Russellville is the oldest and one of the most historical towns in southern Kentucky. It is here that leaders from 64 counties, independent of the state government, met in the early part of the Civil War and seceded from the union, declaring Bowling Green the confederate capital of Kentucky. At this point Kentucky was accepted officially by both the union and confederate governments and had a star on both flags. After the battle of Perryville, however, the confederates were forced to retreat. Russellville also has an old bank that is famous for being robbed by Jesse James in 1868. Although Russellville is a small town, its downtown area is graced with a large number of antebellum and victorian mansions that are reminders of a slower time.
One house in particular (pictured above), although it is not the largest home in Russellville, draws more attention than any other: the Russellville-girl's house. This house is located beside the Maple Grove Cemetery and today is home to the Sexton. The cemetery adjacent to the house has many victorian-era statues and tombs that add to the eerie but beautiful atmosphere.
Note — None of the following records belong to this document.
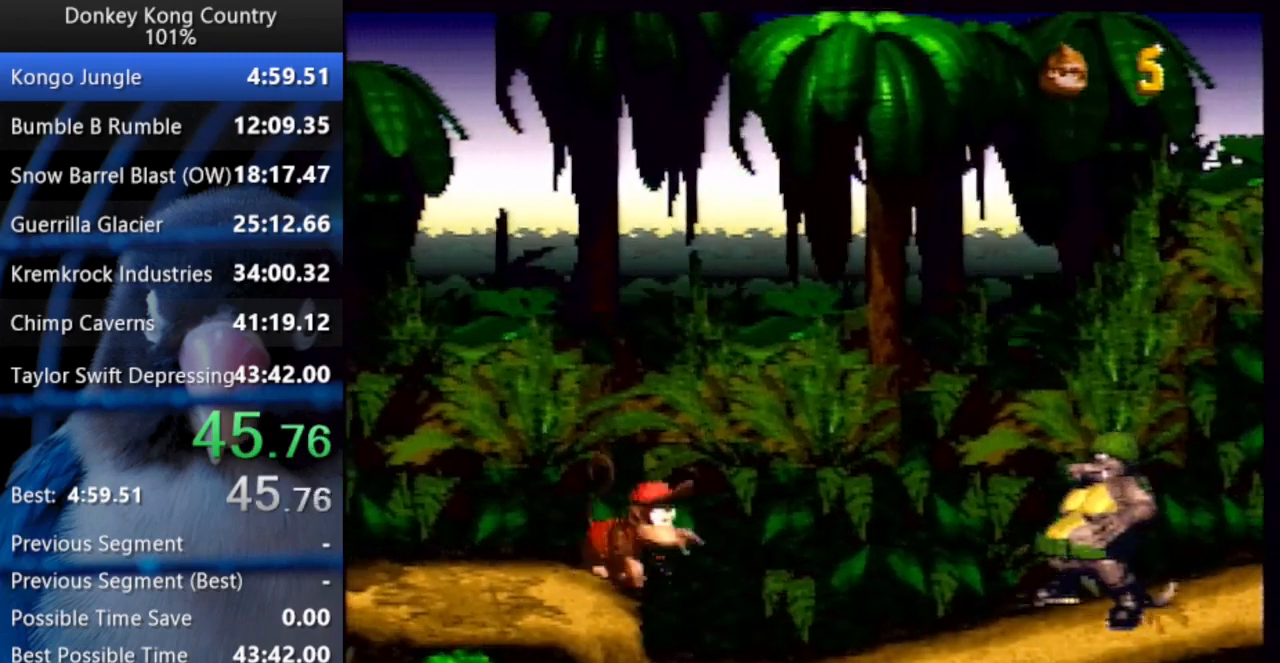
{"buttons": ["Y", "DPAD_UP", "DPAD_RIGHT"], "events": [[133, "Y", "up"], [183, "Y", "down"]]}
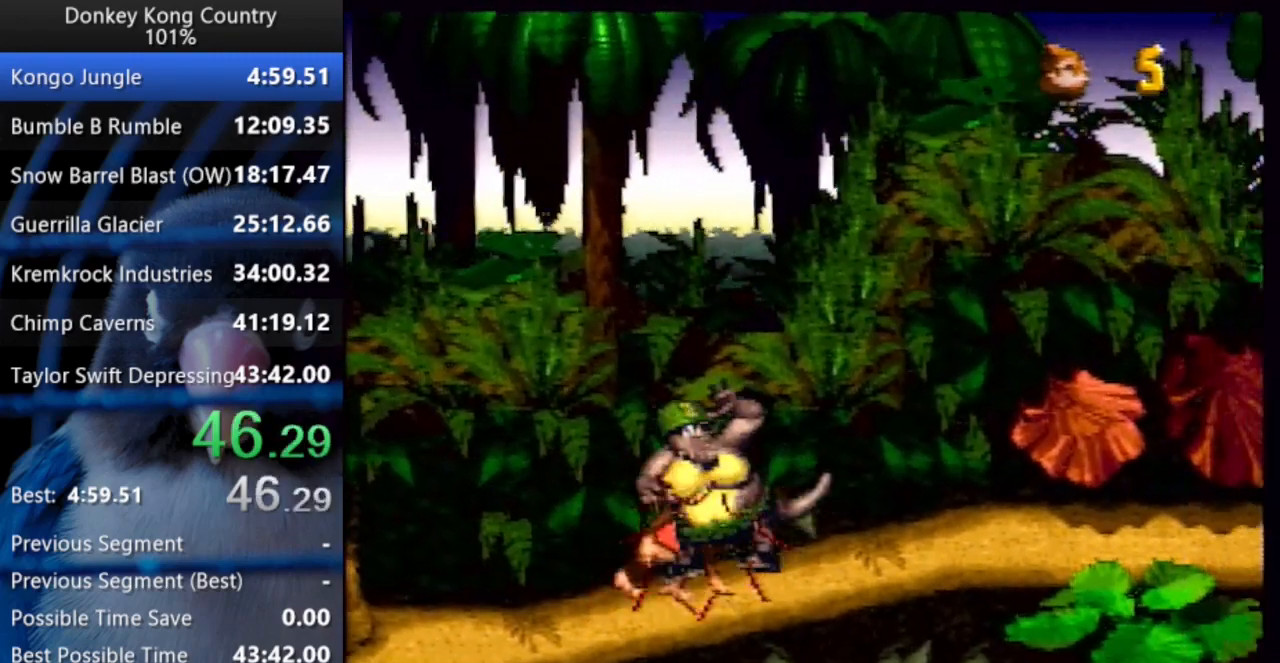
{"buttons": ["Y", "DPAD_UP", "DPAD_RIGHT"], "events": []}
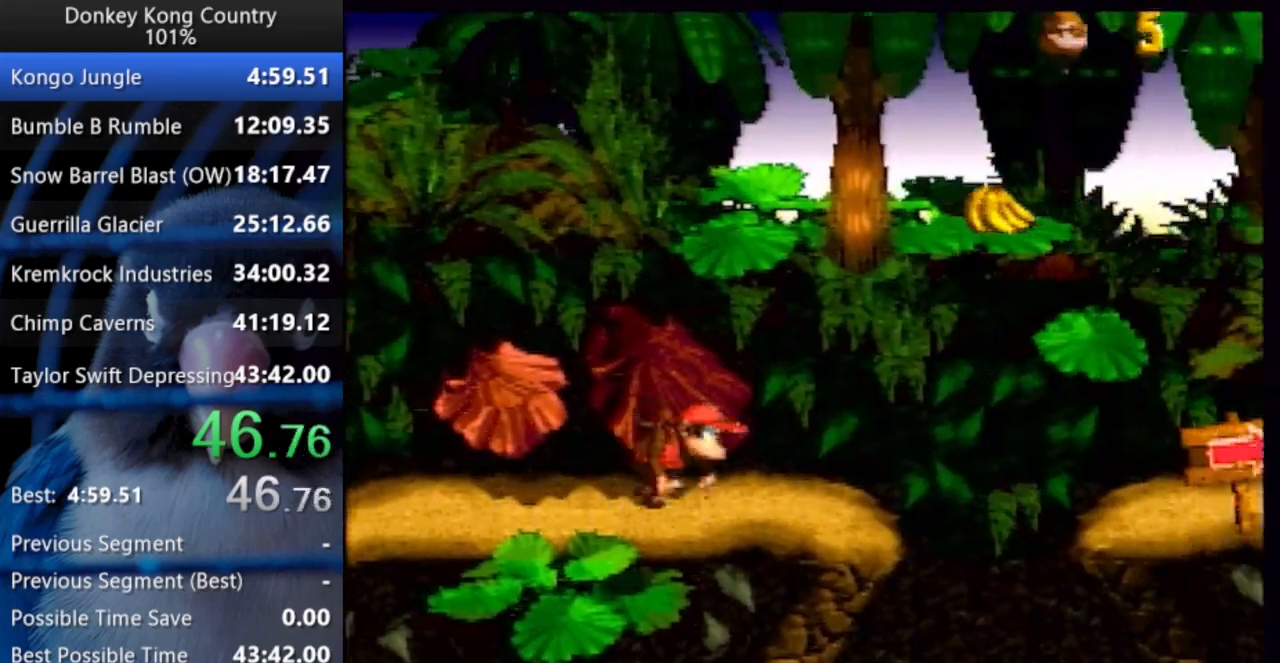
{"buttons": ["Y", "DPAD_UP", "DPAD_RIGHT"], "events": [[83, "Y", "up"], [133, "Y", "down"]]}
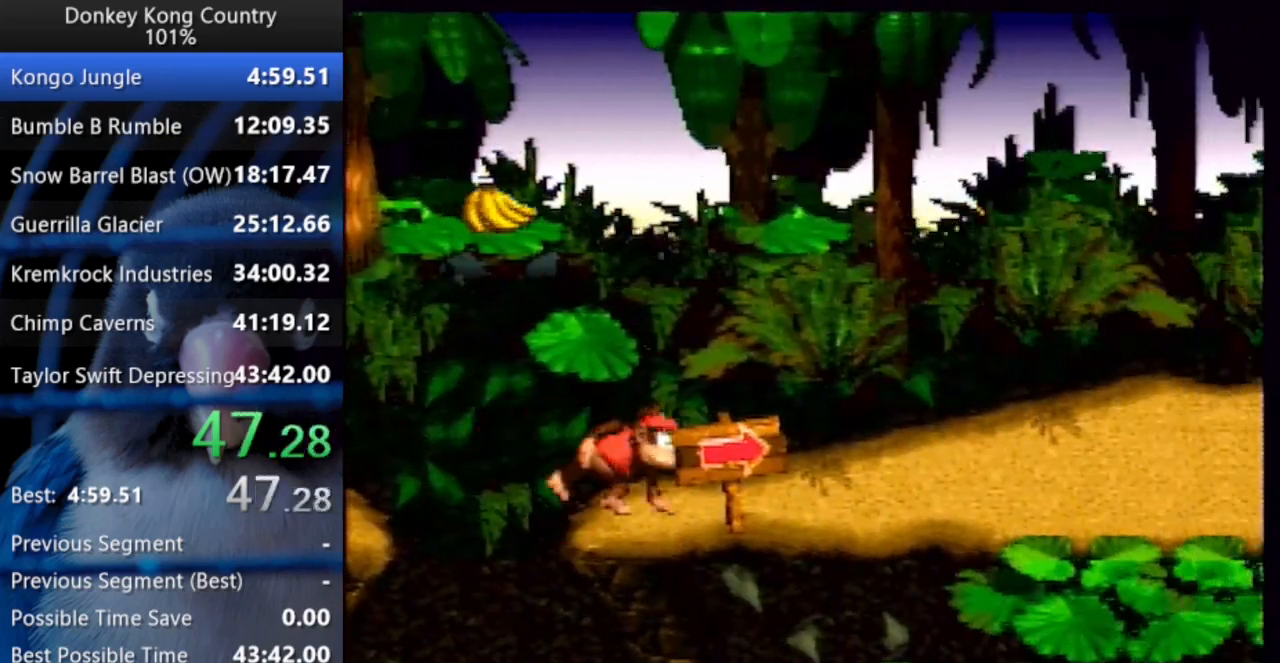
{"buttons": ["Y", "DPAD_UP", "DPAD_RIGHT"], "events": [[333, "B", "down"], [383, "X", "down"], [467, "X", "up"], [483, "B", "up"]]}
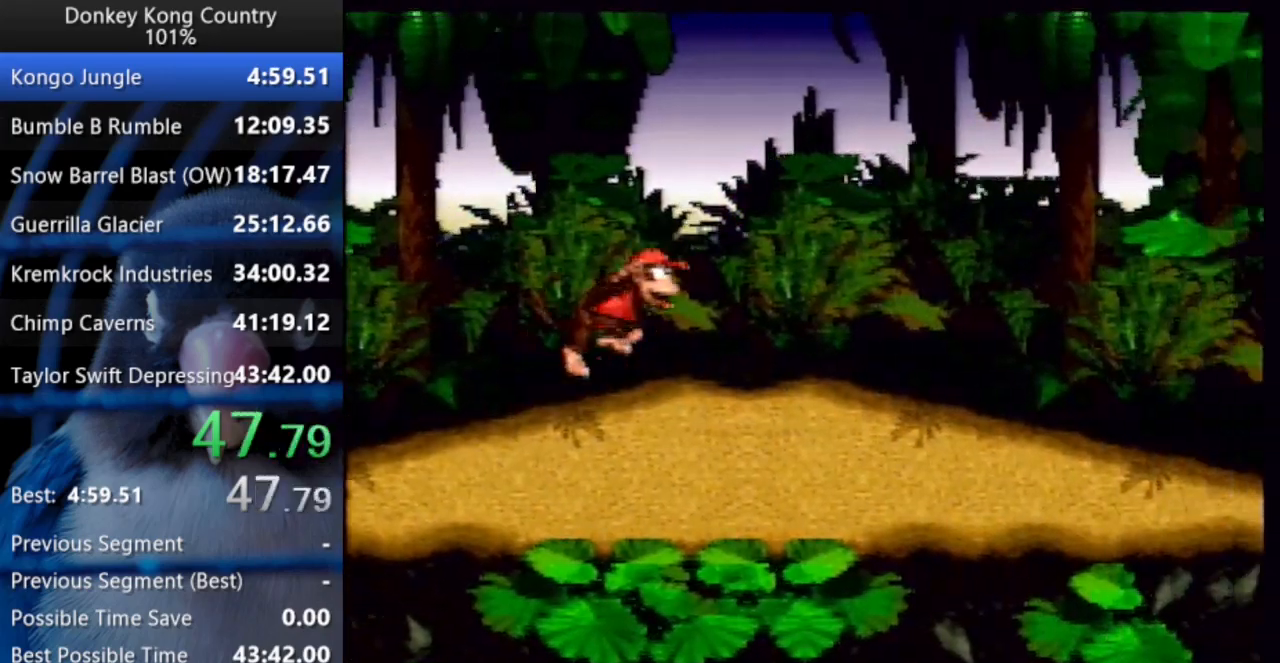
{"buttons": ["Y", "DPAD_UP", "DPAD_RIGHT"], "events": [[67, "L1", "down"], [117, "L1", "up"]]}
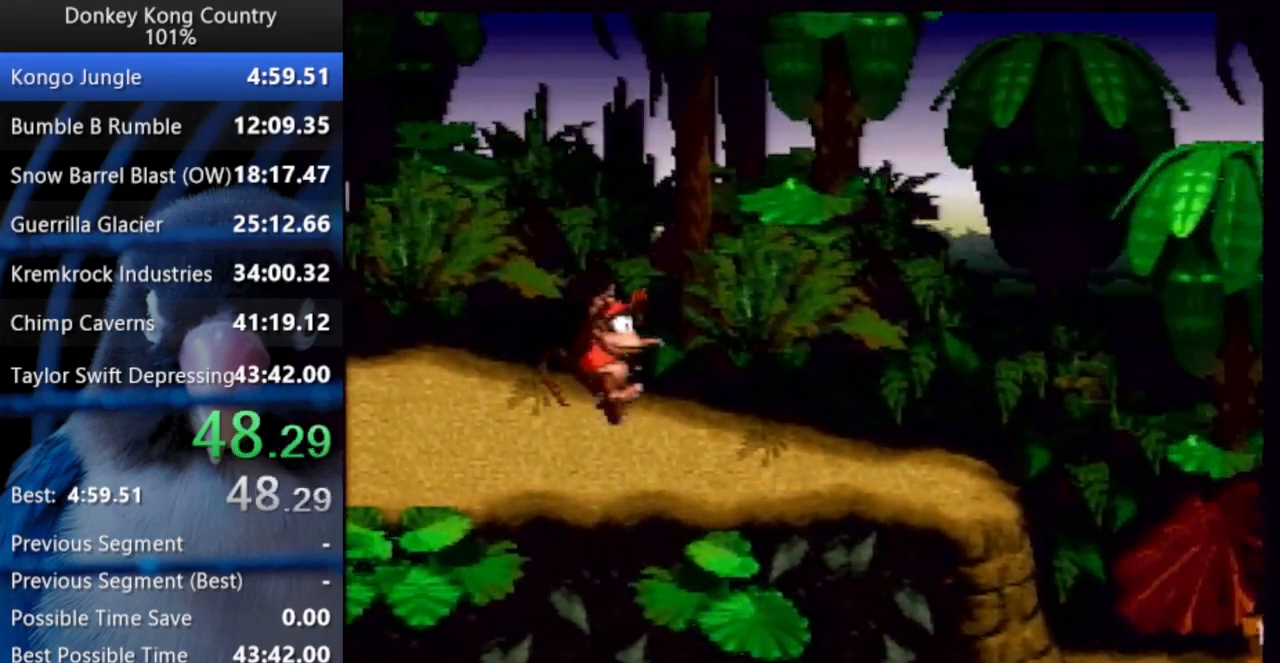
{"buttons": ["Y", "DPAD_UP", "DPAD_RIGHT"], "events": [[17, "Y", "up"], [50, "Y", "down"]]}
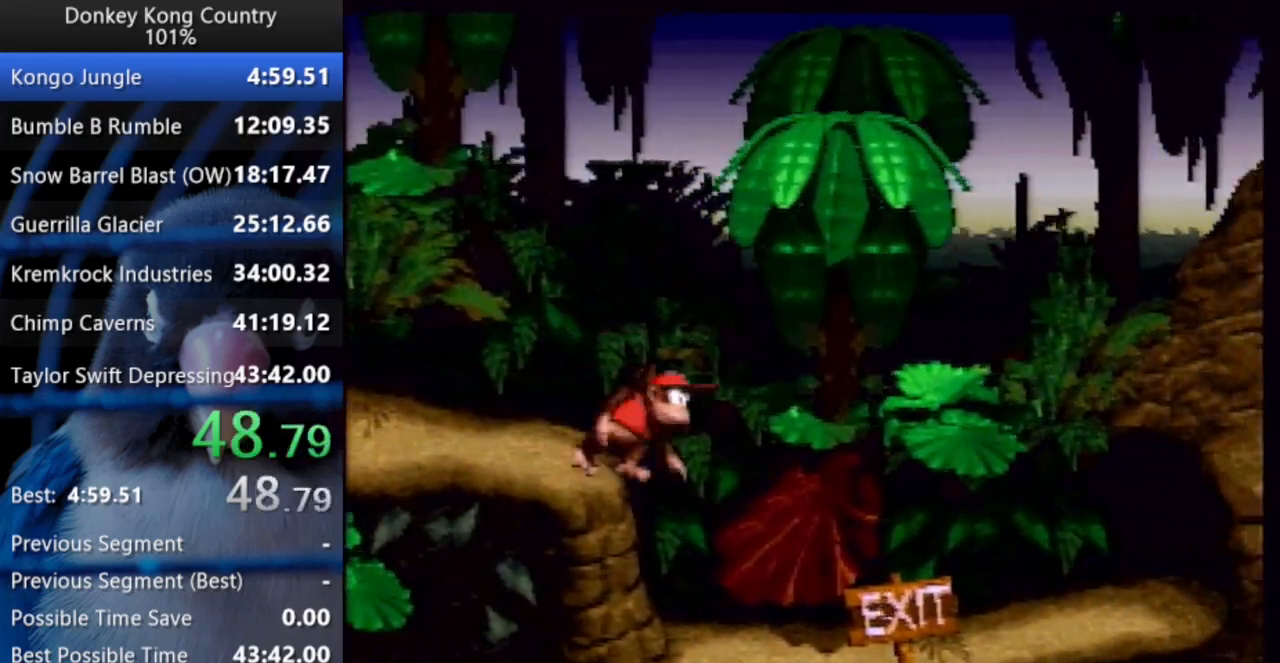
{"buttons": [], "events": [[417, "Y", "up"], [483, "DPAD_UP", "up"], [500, "DPAD_RIGHT", "up"]]}
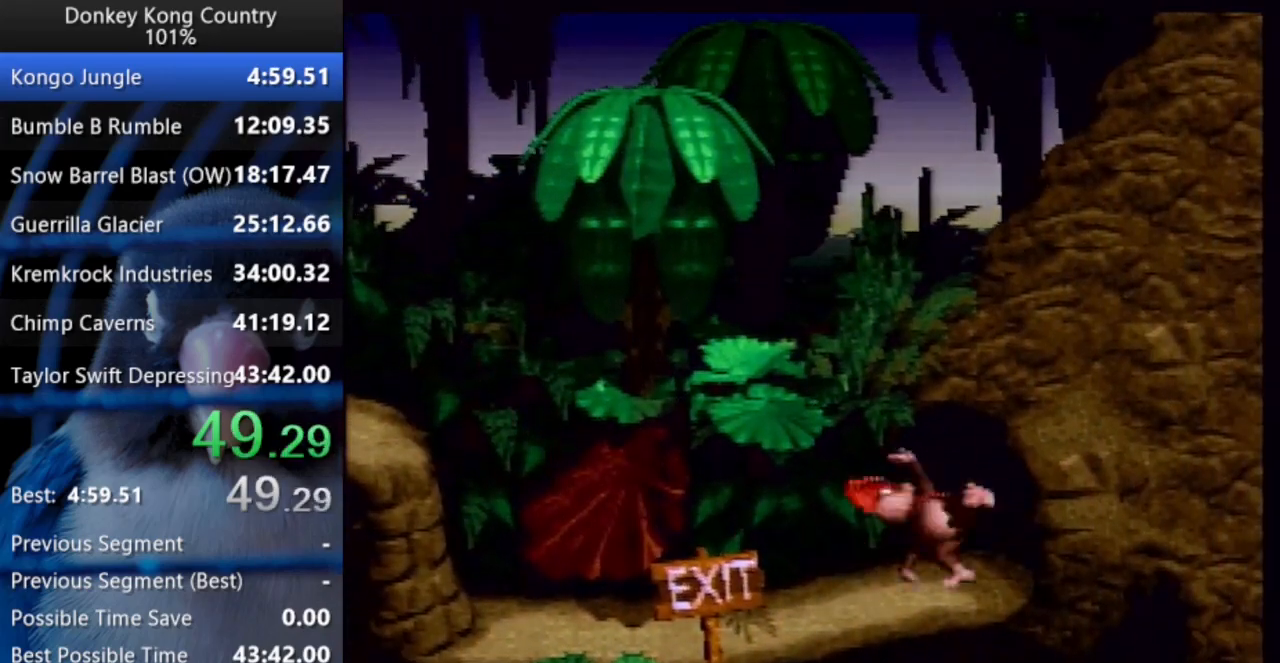
{"buttons": ["DPAD_UP", "DPAD_RIGHT"], "events": [[83, "DPAD_RIGHT", "down"], [83, "DPAD_UP", "down"]]}
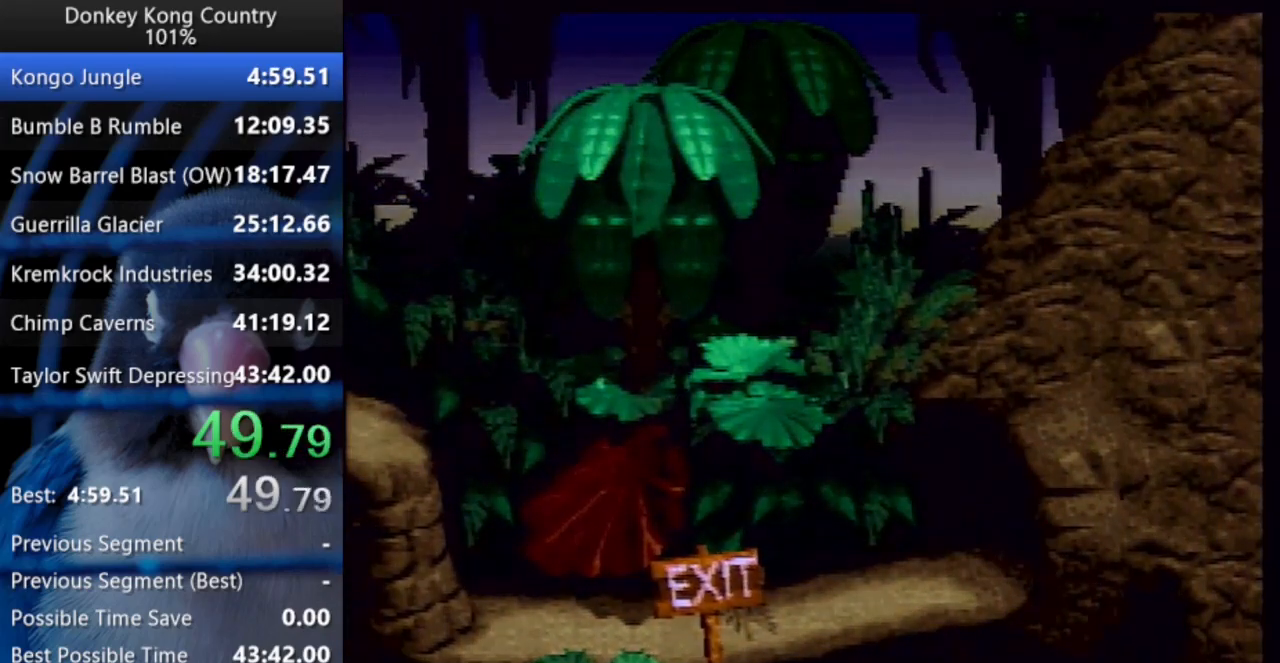
{"buttons": ["Y"], "events": [[17, "DPAD_UP", "up"], [67, "DPAD_RIGHT", "up"], [117, "X", "down"], [133, "A", "down"], [233, "A", "up"], [283, "Y", "down"], [400, "Y", "up"], [417, "X", "up"], [500, "Y", "down"]]}
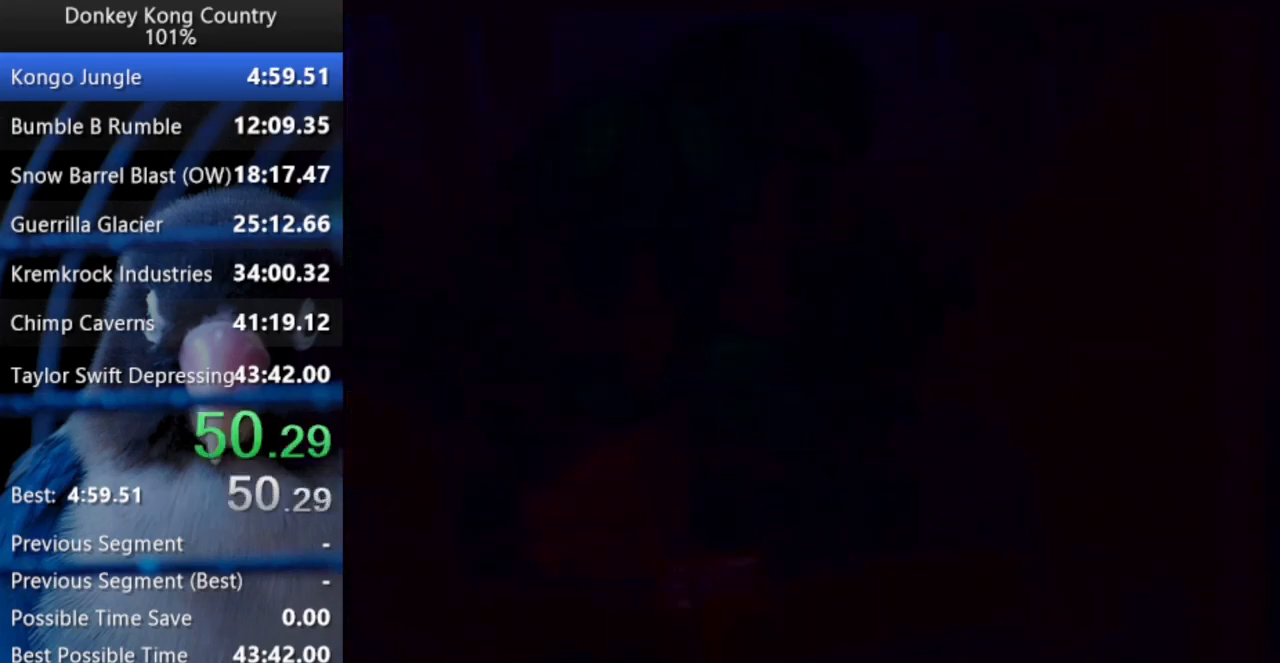
{"buttons": ["A", "X", "Y"], "events": [[67, "X", "down"], [83, "X", "up"], [133, "Y", "up"], [150, "X", "down"], [167, "A", "down"], [167, "Y", "down"], [217, "A", "up"], [217, "X", "up"], [267, "A", "down"], [300, "X", "down"], [317, "A", "up"], [317, "X", "up"], [350, "Y", "up"], [367, "A", "down"], [400, "A", "up"], [400, "Y", "down"], [467, "X", "down"], [483, "A", "down"]]}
It is said that several years ago a teenage girl was preparing to go to a dance. Her mother had told her that if it stormed she would have to stay home. That evening it did storm and the date was sent away. The girl was so upset she went upstairs to the small tower, looked out at the rain and cursed. At that moment lightning struck her dead. For years after that people claimed to see her image in the window on stormy nights. The window was finally painted over because of this, and that is how it remains today.
A view of the confederate monument in downtown Russellville and the bank once robbed by Jessie James (above)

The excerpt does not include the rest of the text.